**PROBLEM REQUIREMENTS:** Provide again, from the entries below, every line from the one containing "color:#9aa1a9; border-bottom:2px solid" through the one containing "font-weight:700; color:#e2e5e8; cursor:pointer;", exactly as written, and no other line.

**DATA TO PROCESS:**
------------------------------------------------------------
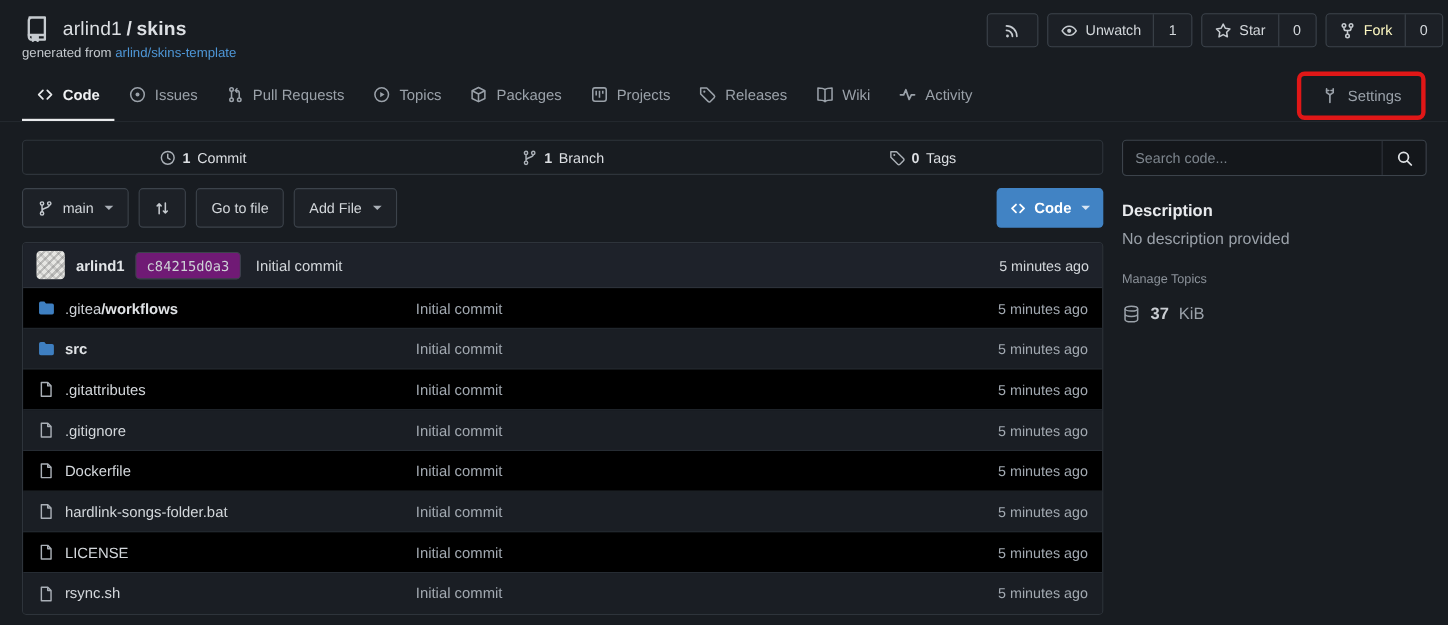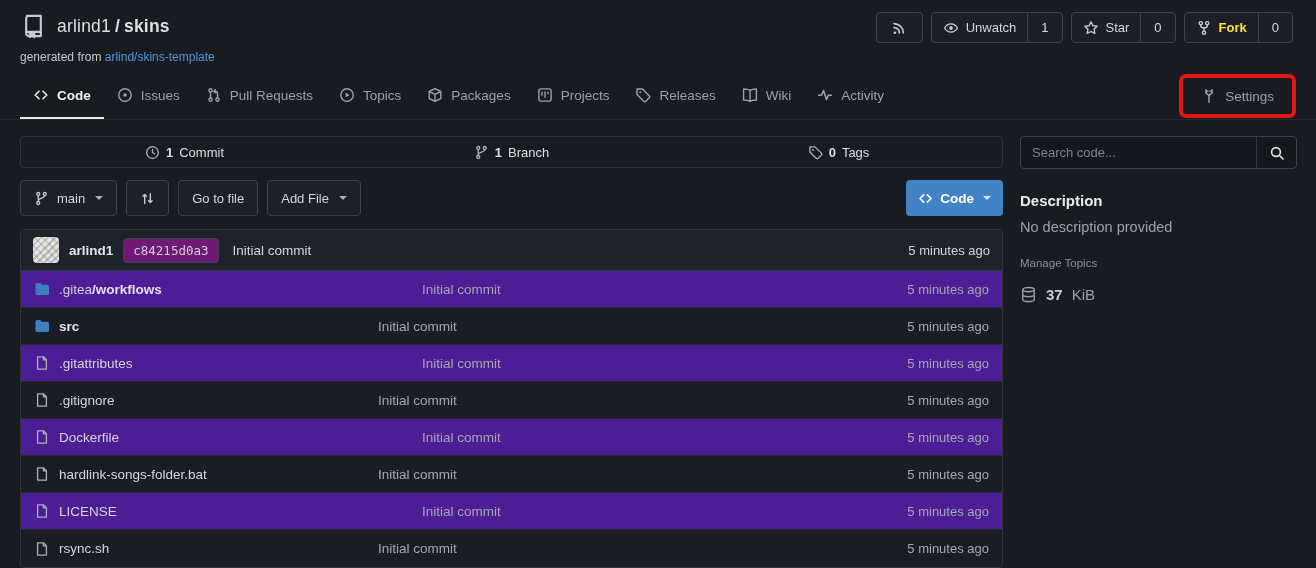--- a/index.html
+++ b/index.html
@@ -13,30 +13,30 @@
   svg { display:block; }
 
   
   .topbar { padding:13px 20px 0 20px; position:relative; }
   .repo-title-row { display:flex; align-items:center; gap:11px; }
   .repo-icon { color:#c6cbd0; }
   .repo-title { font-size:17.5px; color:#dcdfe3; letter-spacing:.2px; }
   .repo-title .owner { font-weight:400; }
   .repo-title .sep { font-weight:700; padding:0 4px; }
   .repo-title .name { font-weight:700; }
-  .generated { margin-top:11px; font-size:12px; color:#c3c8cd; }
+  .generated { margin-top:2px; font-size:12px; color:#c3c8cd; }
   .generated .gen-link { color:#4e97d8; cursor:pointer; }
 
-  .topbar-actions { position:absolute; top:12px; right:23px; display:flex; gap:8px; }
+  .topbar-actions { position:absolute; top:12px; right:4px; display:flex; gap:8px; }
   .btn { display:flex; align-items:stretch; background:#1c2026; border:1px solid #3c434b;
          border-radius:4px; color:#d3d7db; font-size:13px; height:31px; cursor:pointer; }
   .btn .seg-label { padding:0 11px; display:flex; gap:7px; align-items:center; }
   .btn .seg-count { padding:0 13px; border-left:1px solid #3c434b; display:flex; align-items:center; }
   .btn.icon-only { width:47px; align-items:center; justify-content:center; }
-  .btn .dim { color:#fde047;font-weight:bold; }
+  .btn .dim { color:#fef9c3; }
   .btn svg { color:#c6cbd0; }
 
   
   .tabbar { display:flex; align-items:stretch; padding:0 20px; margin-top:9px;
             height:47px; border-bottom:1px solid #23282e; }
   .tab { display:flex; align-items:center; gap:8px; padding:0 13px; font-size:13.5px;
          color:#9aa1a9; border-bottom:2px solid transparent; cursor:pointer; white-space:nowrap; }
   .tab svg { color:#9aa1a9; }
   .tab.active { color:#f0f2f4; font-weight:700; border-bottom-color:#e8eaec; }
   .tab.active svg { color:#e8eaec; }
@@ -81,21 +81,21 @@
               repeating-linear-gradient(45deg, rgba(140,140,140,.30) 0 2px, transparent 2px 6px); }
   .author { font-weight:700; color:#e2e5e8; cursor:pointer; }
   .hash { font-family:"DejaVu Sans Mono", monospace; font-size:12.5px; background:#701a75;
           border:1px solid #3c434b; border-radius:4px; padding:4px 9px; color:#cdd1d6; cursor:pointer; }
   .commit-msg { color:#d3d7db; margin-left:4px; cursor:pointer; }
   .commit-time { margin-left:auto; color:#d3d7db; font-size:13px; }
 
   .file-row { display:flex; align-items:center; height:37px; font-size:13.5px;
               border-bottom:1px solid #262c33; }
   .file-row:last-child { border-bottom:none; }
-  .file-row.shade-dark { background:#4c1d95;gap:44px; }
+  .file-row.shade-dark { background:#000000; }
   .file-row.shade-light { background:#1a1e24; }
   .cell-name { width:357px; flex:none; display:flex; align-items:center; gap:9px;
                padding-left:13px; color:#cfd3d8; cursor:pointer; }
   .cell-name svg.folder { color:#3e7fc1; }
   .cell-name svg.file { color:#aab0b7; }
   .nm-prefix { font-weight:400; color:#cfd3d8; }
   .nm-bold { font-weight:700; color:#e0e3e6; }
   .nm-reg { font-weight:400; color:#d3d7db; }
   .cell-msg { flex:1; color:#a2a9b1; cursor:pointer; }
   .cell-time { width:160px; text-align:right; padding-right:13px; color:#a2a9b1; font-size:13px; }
------------------------------------------------------------
**RESULT:**
          color:#9aa1a9; border-bottom:2px solid transparent; cursor:pointer; white-space:nowrap; }
   .tab svg { color:#9aa1a9; }
   .tab.active { color:#f0f2f4; font-weight:700; border-bottom-color:#e8eaec; }
   .tab.active svg { color:#e8eaec; }
@@ -81,21 +81,21 @@
               repeating-linear-gradient(45deg, rgba(140,140,140,.30) 0 2px, transparent 2px 6px); }
   .author { font-weight:700; color:#e2e5e8; cursor:pointer; }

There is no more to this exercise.